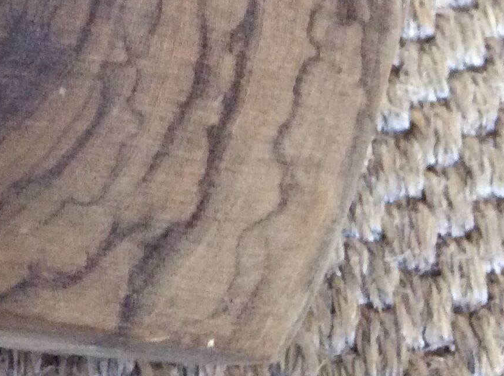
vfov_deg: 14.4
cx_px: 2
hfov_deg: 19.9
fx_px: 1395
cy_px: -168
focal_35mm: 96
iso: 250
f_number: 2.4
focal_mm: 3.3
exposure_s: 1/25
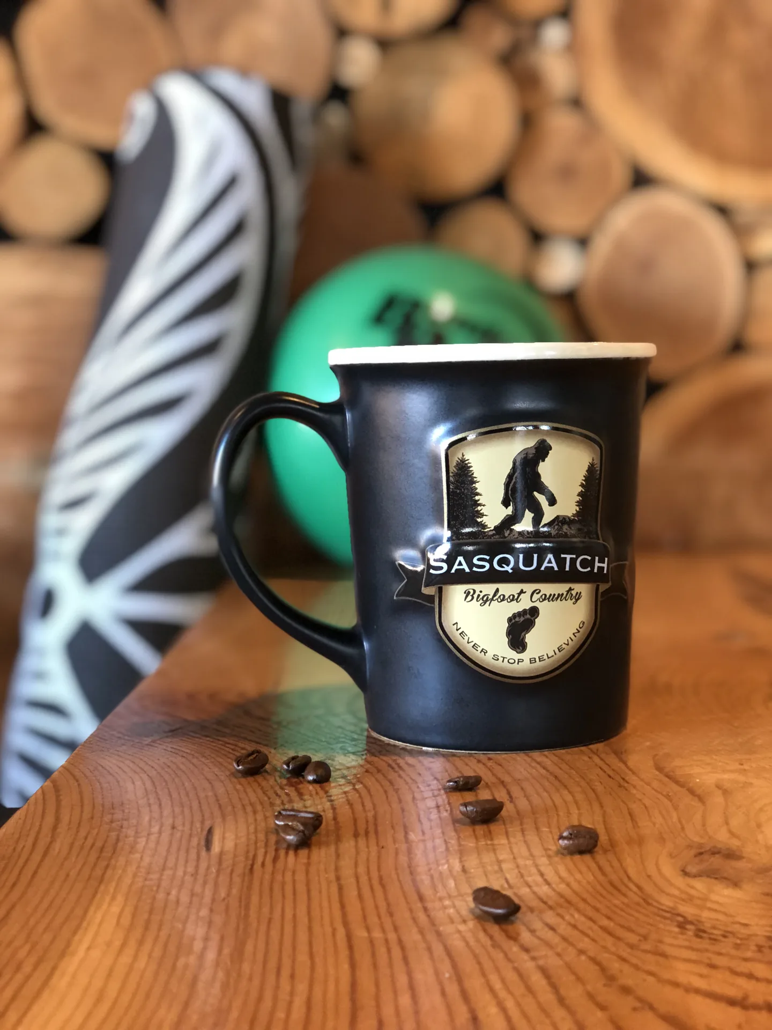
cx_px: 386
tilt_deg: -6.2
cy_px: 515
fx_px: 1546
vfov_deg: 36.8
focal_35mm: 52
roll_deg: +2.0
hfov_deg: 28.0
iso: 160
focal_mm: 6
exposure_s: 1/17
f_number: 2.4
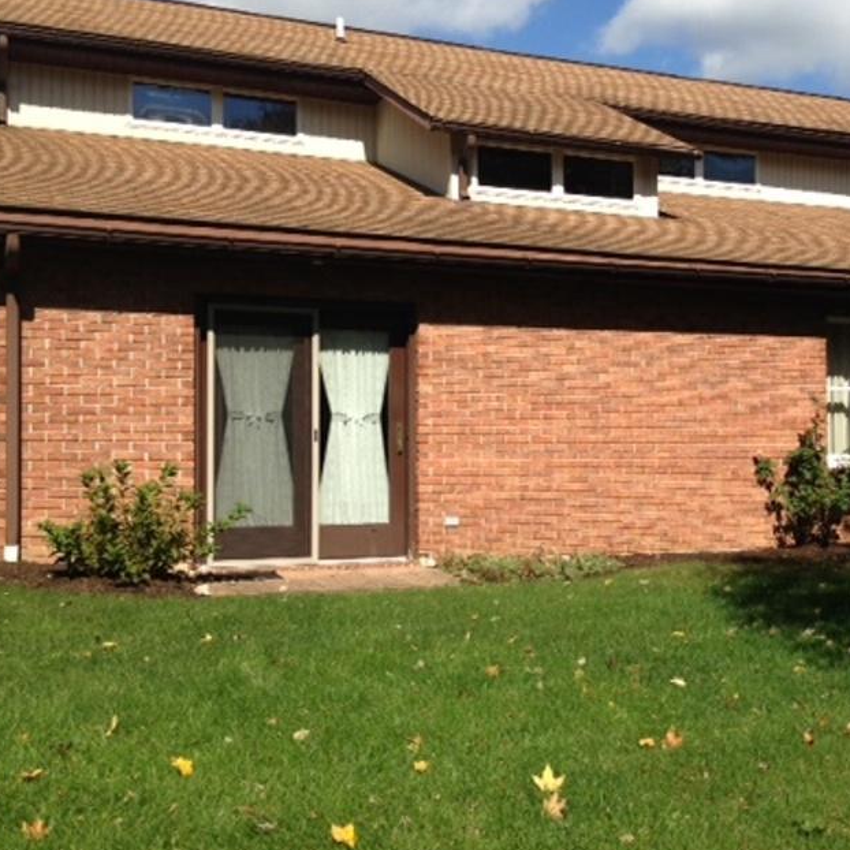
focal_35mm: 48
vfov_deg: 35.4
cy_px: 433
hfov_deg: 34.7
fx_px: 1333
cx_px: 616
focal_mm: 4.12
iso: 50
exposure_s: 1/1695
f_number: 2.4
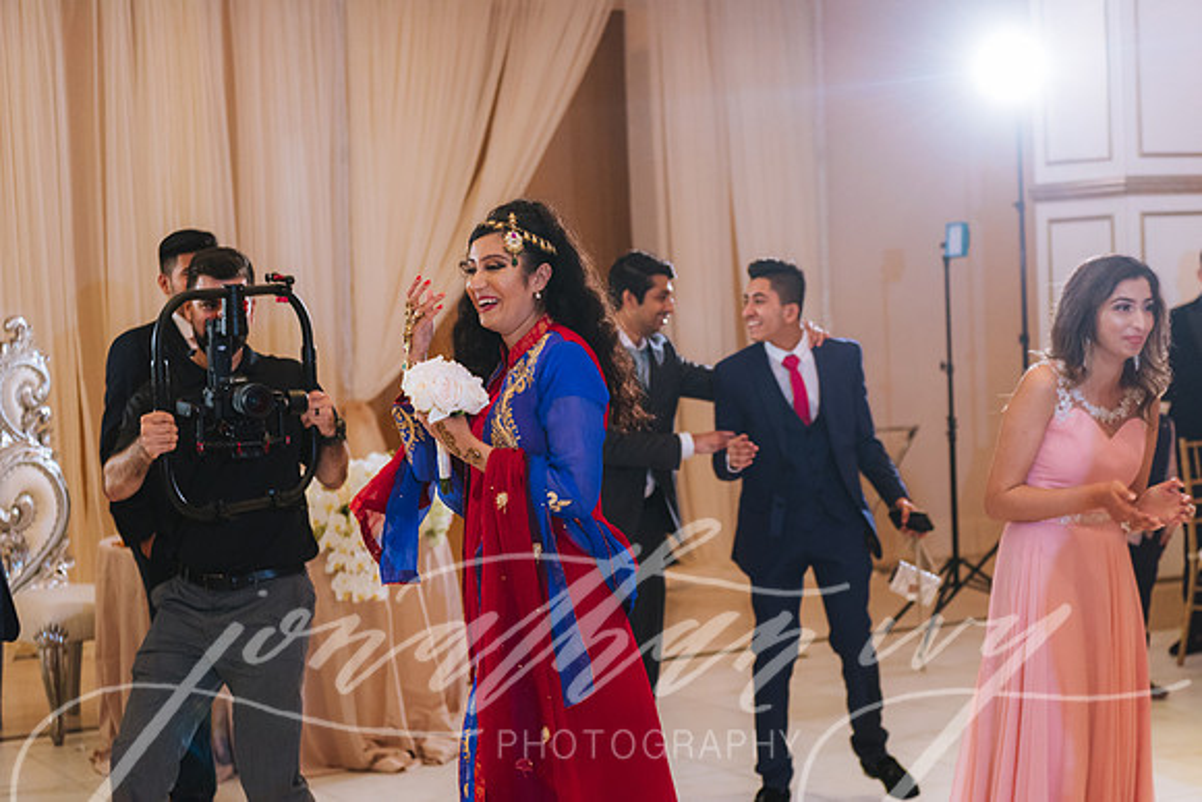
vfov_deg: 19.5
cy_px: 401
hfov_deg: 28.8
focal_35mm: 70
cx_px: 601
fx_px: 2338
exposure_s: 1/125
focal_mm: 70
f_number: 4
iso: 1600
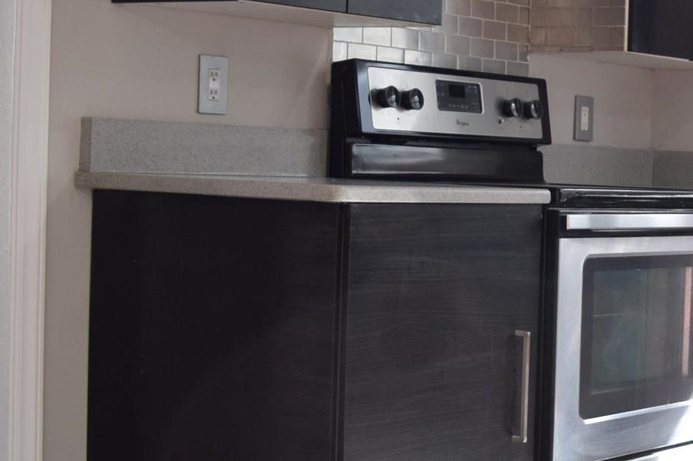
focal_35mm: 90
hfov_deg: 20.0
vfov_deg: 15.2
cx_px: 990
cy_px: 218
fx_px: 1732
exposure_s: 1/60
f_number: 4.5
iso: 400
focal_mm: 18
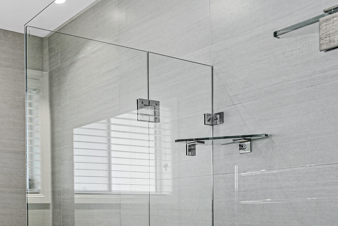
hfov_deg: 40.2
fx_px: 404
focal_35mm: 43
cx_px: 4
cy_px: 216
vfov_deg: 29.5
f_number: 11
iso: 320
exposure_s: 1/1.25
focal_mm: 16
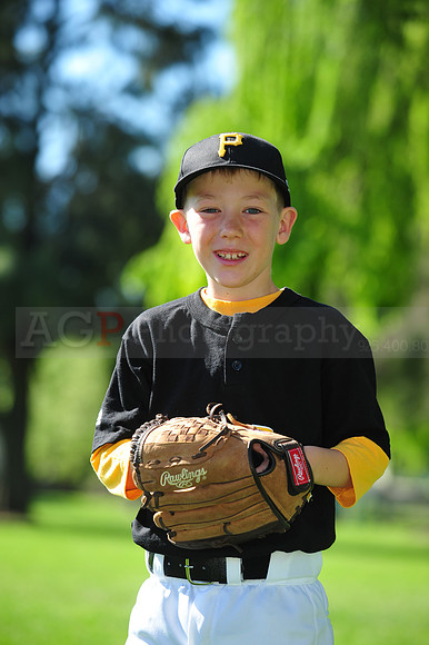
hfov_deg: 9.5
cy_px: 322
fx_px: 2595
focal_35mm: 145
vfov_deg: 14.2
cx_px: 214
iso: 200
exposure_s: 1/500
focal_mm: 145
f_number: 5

* * * * * * * * *

■ To do ■
Write out each entry exactly as given, but skip the pictures.

■ Task answer ■
vfov_deg: 14.4
cx_px: 2
hfov_deg: 19.9
fx_px: 1395
cy_px: -168
focal_35mm: 96
iso: 250
f_number: 2.4
focal_mm: 3.3
exposure_s: 1/25
cx_px: 386
tilt_deg: -6.2
cy_px: 515
fx_px: 1546
vfov_deg: 36.8
focal_35mm: 52
roll_deg: +2.0
hfov_deg: 28.0
iso: 160
focal_mm: 6
exposure_s: 1/17
f_number: 2.4
focal_35mm: 48
vfov_deg: 35.4
cy_px: 433
hfov_deg: 34.7
fx_px: 1333
cx_px: 616
focal_mm: 4.12
iso: 50
exposure_s: 1/1695
f_number: 2.4
vfov_deg: 19.5
cy_px: 401
hfov_deg: 28.8
focal_35mm: 70
cx_px: 601
fx_px: 2338
exposure_s: 1/125
focal_mm: 70
f_number: 4
iso: 1600
focal_35mm: 90
hfov_deg: 20.0
vfov_deg: 15.2
cx_px: 990
cy_px: 218
fx_px: 1732
exposure_s: 1/60
f_number: 4.5
iso: 400
focal_mm: 18
hfov_deg: 40.2
fx_px: 404
focal_35mm: 43
cx_px: 4
cy_px: 216
vfov_deg: 29.5
f_number: 11
iso: 320
exposure_s: 1/1.25
focal_mm: 16
hfov_deg: 9.5
cy_px: 322
fx_px: 2595
focal_35mm: 145
vfov_deg: 14.2
cx_px: 214
iso: 200
exposure_s: 1/500
focal_mm: 145
f_number: 5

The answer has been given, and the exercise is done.